(Data for analysis)

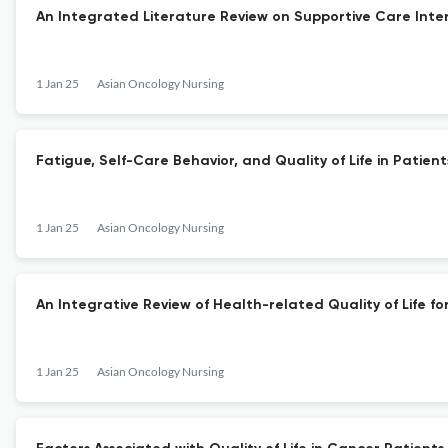
An Integrated Literature Review on Supportive Care Inte
1 Jan 25
Asian Oncology Nursing
Fatigue, Self-Care Behavior, and Quality of Life in Pat
1 Jan 25
Asian Oncology Nursing
An Integrative Review of Health-related Quality of Life f
1 Jan 25
Asian Oncology Nursing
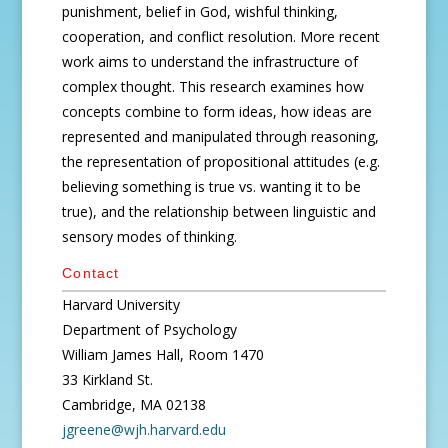
punishment, belief in God, wishful thinking,
cooperation, and conflict resolution. More recent
work aims to understand the infrastructure of
complex thought. This research examines how
concepts combine to form ideas, how ideas are
represented and manipulated through reasoning,
the representation of propositional attitudes (e.g.
believing something is true vs. wanting it to be
true), and the relationship between linguistic and
sensory modes of thinking.
Contact
Harvard University
Department of Psychology
William James Hall, Room 1470
33 Kirkland St.
Cambridge, MA 02138
jgreene@wjh.harvard.edu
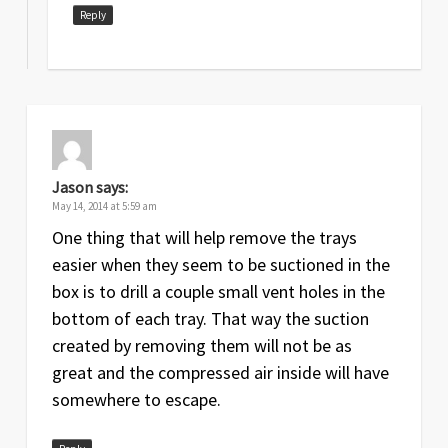
Reply
Jason
says:
May 14, 2014 at 5:59 am
One thing that will help remove the trays
easier when they seem to be suctioned in the
box is to drill a couple small vent holes in the
bottom of each tray. That way the suction
created by removing them will not be as
great and the compressed air inside will have
somewhere to escape.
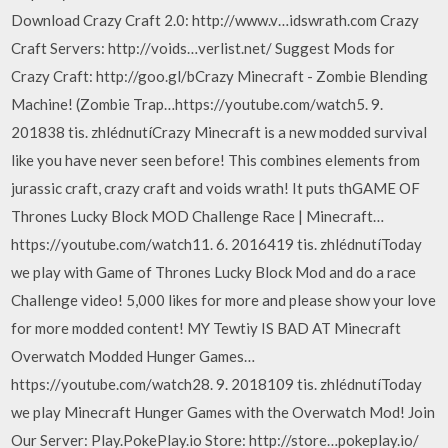
Download Crazy Craft 2.0: http://www.v…idswrath.com Crazy
Craft Servers: http://voids…verlist.net/ Suggest Mods for
Crazy Craft: http://goo.gl/bCrazy Minecraft - Zombie Blending
Machine! (Zombie Trap…https://youtube.com/watch5. 9.
201838 tis. zhlédnutíCrazy Minecraft is a new modded survival
like you have never seen before! This combines elements from
jurassic craft, crazy craft and voids wrath! It puts thGAME OF
Thrones Lucky Block MOD Challenge Race | Minecraft…
https://youtube.com/watch11. 6. 2016419 tis. zhlédnutíToday
we play with Game of Thrones Lucky Block Mod and do a race
Challenge video! 5,000 likes for more and please show your love
for more modded content! MY Tewtiy IS BAD AT Minecraft
Overwatch Modded Hunger Games…
https://youtube.com/watch28. 9. 2018109 tis. zhlédnutíToday
we play Minecraft Hunger Games with the Overwatch Mod! Join
Our Server: Play.PokePlay.io Store: http://store…pokeplay.io/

(End Data for analysis)

**Exercise details:**
Look through the records for the string "Quality". Copy every line that has it.

**Response:**
Fatigue, Self-Care Behavior, and Quality of Life in Pat
An Integrative Review of Health-related Quality of Life f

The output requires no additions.